For the scalloped vertical borders you will simply glue the two pieces together making sure to sandwich the string between as you glue. Add colorful straws between the segments to cover the string as you go.
The photo above shows the pieces needed for the vertical streamers. Notice the blue spider medallion folded in half (at center of photo). This is how you will fold and then glue spider medallions together to make a cross or ‘x’ with the string sandwiched between.

An easy way to cover the string with straws is to slice the straw with scissors and then wrap around the string. This way you will not have to thread each straw and can add those, choosing color and length once the streamers are done. The sliced straw will not be visible and super easy to attach. I’m into this trick and think it will be more of a treat for you when creating this otherwise dexterously-challenged project. Also, an extra pair of hands might be welcomed for this craft. Okay, so the streamers are a little more complicated, but come on, so festive you’ve got to try them.

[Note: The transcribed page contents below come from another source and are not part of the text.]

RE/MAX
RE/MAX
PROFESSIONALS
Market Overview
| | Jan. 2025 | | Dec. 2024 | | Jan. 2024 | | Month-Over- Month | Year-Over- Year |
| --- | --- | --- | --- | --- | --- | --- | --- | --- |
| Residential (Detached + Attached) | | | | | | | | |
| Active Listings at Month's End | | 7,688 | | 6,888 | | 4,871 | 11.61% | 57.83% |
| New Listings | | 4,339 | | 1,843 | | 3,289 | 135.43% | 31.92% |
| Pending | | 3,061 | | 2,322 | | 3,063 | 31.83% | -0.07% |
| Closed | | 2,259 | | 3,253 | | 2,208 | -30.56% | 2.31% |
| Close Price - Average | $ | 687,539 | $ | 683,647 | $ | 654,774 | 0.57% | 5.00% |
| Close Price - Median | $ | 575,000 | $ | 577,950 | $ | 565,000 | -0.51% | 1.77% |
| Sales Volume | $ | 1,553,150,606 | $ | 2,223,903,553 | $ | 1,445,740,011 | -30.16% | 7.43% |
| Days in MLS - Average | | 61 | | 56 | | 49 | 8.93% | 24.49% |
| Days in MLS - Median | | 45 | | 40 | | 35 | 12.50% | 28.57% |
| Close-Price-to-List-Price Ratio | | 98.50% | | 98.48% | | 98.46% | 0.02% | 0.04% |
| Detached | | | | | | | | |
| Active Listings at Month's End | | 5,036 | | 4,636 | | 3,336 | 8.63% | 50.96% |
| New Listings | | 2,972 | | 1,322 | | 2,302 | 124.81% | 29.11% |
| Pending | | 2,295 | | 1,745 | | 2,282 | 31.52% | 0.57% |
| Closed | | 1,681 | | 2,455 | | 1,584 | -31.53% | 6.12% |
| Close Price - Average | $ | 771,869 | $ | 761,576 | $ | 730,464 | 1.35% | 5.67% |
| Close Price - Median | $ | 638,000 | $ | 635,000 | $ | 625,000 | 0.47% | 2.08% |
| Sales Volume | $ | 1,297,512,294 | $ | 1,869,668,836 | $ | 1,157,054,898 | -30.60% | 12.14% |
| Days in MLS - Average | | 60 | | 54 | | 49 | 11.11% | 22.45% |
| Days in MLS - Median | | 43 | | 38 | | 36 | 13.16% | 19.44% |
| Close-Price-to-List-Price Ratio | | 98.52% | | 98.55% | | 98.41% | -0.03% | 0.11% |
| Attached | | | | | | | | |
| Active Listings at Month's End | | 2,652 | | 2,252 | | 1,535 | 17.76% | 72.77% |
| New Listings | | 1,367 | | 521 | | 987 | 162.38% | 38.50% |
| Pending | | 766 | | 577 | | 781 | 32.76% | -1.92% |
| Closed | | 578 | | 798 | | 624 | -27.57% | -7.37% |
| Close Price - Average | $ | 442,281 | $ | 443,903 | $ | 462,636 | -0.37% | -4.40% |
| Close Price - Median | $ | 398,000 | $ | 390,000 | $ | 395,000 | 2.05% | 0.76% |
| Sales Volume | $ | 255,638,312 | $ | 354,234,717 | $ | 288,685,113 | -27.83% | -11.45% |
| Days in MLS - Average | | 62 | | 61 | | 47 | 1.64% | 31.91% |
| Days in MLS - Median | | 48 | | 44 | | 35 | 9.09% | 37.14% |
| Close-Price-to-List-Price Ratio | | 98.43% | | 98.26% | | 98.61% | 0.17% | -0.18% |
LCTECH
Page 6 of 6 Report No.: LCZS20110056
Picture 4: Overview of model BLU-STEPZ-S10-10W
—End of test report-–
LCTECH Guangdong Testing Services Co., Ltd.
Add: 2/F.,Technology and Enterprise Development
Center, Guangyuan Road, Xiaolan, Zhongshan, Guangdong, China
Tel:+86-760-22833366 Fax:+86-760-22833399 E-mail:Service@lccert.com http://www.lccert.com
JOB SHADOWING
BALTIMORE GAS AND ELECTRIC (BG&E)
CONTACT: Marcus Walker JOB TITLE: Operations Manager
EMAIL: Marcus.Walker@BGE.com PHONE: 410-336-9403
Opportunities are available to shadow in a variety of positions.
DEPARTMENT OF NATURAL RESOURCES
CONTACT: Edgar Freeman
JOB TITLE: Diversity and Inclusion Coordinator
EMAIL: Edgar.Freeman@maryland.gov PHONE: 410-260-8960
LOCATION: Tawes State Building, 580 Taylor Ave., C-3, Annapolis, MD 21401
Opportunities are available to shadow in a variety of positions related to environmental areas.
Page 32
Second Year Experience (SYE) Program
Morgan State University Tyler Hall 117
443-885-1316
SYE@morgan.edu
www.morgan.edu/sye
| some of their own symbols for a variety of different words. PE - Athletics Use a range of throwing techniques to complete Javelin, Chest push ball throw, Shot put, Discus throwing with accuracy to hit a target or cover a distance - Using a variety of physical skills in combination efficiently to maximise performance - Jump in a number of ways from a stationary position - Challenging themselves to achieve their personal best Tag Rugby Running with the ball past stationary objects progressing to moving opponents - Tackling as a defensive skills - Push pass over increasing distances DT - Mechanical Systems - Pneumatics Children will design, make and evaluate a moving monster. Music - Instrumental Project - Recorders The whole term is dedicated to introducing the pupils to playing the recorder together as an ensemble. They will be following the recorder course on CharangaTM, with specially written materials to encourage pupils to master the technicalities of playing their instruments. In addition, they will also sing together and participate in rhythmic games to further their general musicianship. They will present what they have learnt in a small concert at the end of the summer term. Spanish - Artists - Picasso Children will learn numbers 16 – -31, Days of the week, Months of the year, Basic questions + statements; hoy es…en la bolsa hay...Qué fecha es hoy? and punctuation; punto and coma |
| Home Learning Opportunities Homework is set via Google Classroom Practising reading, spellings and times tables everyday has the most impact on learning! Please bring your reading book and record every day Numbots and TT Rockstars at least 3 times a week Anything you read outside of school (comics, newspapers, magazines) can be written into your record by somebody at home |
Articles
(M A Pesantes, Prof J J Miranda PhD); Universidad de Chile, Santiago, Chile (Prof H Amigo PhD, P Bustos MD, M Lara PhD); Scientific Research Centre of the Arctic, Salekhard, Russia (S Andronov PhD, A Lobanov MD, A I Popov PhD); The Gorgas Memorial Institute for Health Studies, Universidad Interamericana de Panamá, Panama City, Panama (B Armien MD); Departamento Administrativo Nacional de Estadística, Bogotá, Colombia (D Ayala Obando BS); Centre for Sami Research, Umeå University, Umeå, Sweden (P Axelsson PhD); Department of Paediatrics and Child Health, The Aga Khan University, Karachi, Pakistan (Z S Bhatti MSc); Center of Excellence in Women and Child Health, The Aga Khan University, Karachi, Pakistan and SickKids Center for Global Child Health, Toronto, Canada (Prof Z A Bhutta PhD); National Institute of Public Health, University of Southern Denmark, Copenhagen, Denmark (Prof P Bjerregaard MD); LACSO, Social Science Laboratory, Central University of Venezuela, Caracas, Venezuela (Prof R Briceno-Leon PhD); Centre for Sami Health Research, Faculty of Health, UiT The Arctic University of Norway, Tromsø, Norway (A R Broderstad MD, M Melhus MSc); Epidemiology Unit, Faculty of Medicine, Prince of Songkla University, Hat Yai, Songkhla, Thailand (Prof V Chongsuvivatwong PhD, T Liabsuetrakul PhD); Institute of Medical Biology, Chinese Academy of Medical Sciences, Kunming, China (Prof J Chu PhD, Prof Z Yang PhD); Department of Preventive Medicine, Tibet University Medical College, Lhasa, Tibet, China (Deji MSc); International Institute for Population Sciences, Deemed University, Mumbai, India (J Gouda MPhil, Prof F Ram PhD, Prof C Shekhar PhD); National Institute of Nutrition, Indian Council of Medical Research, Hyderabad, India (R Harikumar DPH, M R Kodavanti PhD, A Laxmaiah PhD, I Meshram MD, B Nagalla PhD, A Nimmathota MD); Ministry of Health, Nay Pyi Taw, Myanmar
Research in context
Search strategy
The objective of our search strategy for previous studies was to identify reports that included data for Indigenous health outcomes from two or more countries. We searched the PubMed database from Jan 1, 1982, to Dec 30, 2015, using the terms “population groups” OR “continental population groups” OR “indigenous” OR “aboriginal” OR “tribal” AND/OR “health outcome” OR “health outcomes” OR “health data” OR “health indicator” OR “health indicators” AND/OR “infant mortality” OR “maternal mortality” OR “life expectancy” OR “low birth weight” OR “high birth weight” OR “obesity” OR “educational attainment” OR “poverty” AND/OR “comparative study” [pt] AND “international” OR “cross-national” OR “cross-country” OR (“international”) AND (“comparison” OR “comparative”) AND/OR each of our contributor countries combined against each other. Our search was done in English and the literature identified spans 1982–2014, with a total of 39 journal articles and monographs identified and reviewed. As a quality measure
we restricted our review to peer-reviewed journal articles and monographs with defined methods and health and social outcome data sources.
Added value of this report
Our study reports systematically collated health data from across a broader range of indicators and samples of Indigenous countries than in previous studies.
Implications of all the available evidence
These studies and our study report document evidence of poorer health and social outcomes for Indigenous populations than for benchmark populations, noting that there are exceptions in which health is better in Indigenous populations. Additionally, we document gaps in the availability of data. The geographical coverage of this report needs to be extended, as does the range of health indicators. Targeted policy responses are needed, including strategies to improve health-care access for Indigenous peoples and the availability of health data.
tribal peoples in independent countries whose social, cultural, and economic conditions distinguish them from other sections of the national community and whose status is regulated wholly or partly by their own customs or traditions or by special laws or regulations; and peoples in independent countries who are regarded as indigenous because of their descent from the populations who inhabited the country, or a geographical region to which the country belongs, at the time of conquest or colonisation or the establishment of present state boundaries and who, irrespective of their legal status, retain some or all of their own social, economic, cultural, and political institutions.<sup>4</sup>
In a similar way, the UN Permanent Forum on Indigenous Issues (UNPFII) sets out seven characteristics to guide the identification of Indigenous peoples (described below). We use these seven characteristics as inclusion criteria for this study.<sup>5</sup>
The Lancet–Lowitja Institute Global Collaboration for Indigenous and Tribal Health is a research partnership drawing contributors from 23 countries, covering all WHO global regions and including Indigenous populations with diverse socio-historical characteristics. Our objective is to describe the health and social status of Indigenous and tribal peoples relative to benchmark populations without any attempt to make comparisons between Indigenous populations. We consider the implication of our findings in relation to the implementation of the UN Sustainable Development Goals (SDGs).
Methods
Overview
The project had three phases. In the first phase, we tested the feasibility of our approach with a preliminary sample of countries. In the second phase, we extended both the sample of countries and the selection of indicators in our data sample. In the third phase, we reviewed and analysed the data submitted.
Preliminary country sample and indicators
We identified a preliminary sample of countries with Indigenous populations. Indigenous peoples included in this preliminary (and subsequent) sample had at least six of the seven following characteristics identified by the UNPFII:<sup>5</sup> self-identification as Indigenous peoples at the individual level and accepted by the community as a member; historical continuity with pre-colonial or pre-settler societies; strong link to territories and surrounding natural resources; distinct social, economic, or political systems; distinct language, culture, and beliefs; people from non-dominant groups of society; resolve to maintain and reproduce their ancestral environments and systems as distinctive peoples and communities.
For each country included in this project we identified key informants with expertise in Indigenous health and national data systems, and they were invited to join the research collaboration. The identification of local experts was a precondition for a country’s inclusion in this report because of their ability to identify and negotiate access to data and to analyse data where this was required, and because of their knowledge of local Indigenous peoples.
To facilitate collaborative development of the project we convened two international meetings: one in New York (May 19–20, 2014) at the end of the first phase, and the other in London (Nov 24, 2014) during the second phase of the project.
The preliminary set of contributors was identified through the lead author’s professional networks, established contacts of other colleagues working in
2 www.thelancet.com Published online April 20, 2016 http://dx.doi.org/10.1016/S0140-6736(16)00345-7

The only other hanging decor to make are the bats and ghosts playing on the pompoms. These are simple as you will print and cut the characters of choice (as large as about 8.5 x 11), two each in mirror image if you want them showing nicely from each side while hanging. Once you have the tissue pompoms made (with plenty of string on each end) you will glue the two sides of the character together, sandwiching the string between so that there is plenty of string to hang the playful pompoms.

Now, get your craft on and get these festive streamers and banners hanging to prove you’re in this Halloween.